Global equity markets remain highly concentrated, creating headwinds for active managers to express their best ideas and manage portfolio risk. Using the MSCI Security Crowding Model and the related factor built into the MSCI Global Equity Factor Trading Model, we demonstrate how portfolio managers can better identify the securities potentially most vulnerable to future de-rating. Additionally, we show how to translate these pure factor perspectives into a practical portfolio-construction technique. This approach could be particularly relevant to strategies with a strong sentiment exposure.

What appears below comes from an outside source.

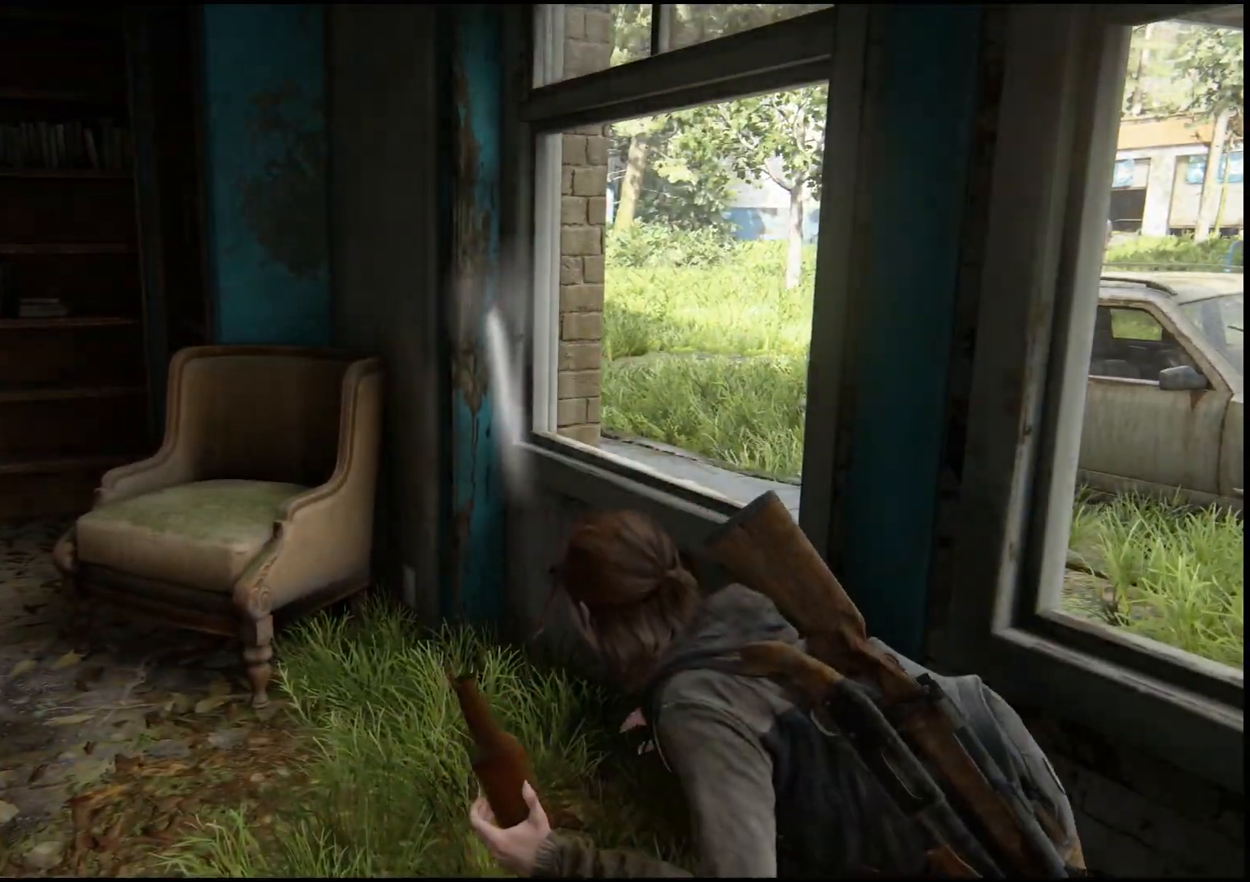
{"buttons": ["L2"], "left_stick": "right", "right_stick": "center", "events": [[33, "right_stick", "right"], [250, "left_stick", "right"], [350, "right_stick", "center"]]}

Identifying stocks vulnerable to de-rating
Stocks with a high MSCI integrated crowding score can be thought of as representing a "happy hunting ground" for companies vulnerable to de-rating. These stocks tend to be more expensive, riskier and highly traded, with sentiment and multiples that have increased sharply relative to their own history as well as to the market.[1] The associated crowding factor focuses on the time-series aspect to better fit into an equity risk model. Any such clash is further reduced by neutralizing it against familiar standard factors — in practice, it is the momentum exposures that are largely removed. Therefore, stocks flagged by the crowding score, and which also score highly on the crowding factor, could be sold from a portfolio without fighting against the momentum factor. Indeed, the portfolio could benefit from the factor return earned from the reversion of stock valuations. This last point is borne out by our findings that show the crowding factor has steadily generated negative returns for MSCI ACWI Investable Market Index (IMI) constituents since 1997 (this result is resilient to changes in region[2]). Decile portfolios show a near-monotonic relationship between a higher crowding factor and negative excess return.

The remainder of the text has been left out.